What we’re asking for, under any scenario, is that in addition to paying out foundation aid, the state needs to set up a reasonable system to determine funding in the future so that we don’t have these recurring lawsuits.
—Michael Rebell, pro bono attorney in NYSER vs. the State of New York
“We’ve produced nine expert reports on every aspect of the system, including special education [written by TC Professor of Education Celia Oyler], English language learners and the special problems of students in poverty,” Rebell says. “And what we’re asking for, under any scenario, is that in addition to paying out foundation aid, the state needs to set up a reasonable system to determine funding in the future so that we don’t have these recurring lawsuits.
“What’s needed is what the Court of Appeals in the CFE case originally ordered in 2003, which is to determine the actual number of dollars required to provide all kids with an opportunity for a sound, basic education. And that means that, instead of creating a school budget by wheeling and dealing in a back room over political pork — which is essentially what Cuomo did when he decided to ignore the foundation formula — you have a rational basis for determining what’s needed, and then you come up with an equitable formula for distributing it to all schools.
“That’s what the Court of Appeals said in 2003, and in my view, it’s still the law, and it’s what we need to do again now”
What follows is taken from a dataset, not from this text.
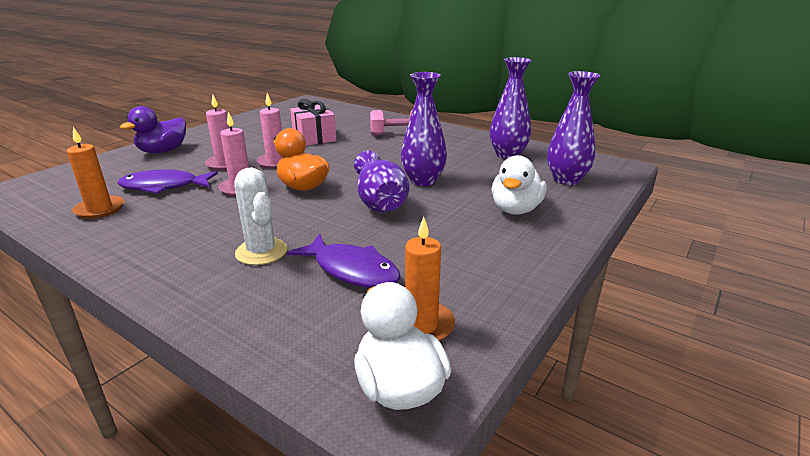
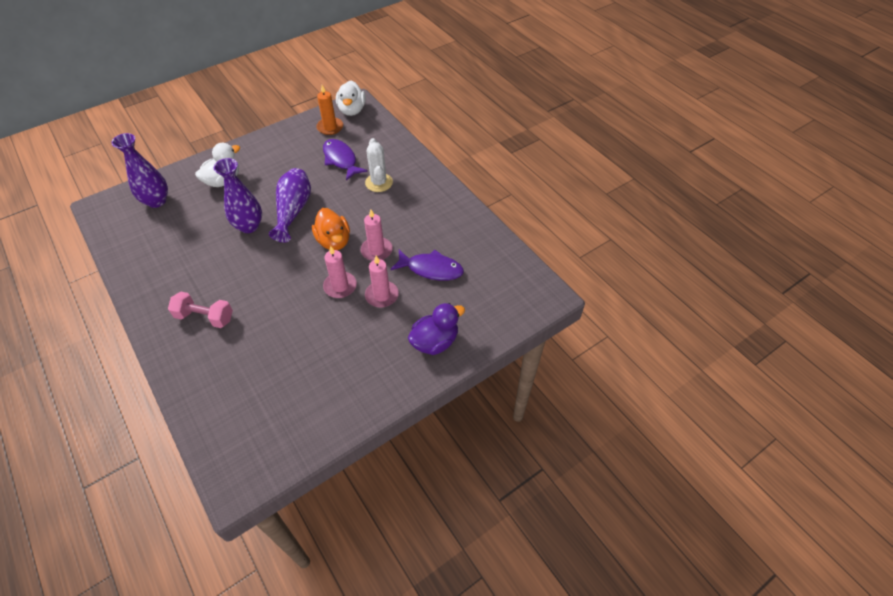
camera: 160 degrees left, 25 degrees up
(100, 209) = (471, 248): orange candle -> none
(314, 138) = (286, 332): pink gift -> none
(507, 155) = (153, 246): purple vase -> none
It’s a whole new world, and we need a foundation formula for 2021, not 2006.
—Michael Rebell, pro bono attorney in NYSER vs. the State of New York
The new funds awarded by the legislature for the next three years are based on a cost study the State Education Department did in 2006 — but “whatever calculations they did in 2006 are hopelessly out of date,” Rebell says. “The demographics are different, the cost of living is higher, and there are new education policies and mandates that schools are required to fulfill — plus the impact of COVID. It’s a whole new world, and we need a foundation formula for 2021, not 2006.”
And, as he points out, for the future as well — because the legislature’s decision makes no provision for further increasing spending in subsequent years as costs continue to go up.
“There’s got to be a process of analysis for looking at changing needs,” Rebell says. “Because I don’t want to have to go back to the court again five years from now.”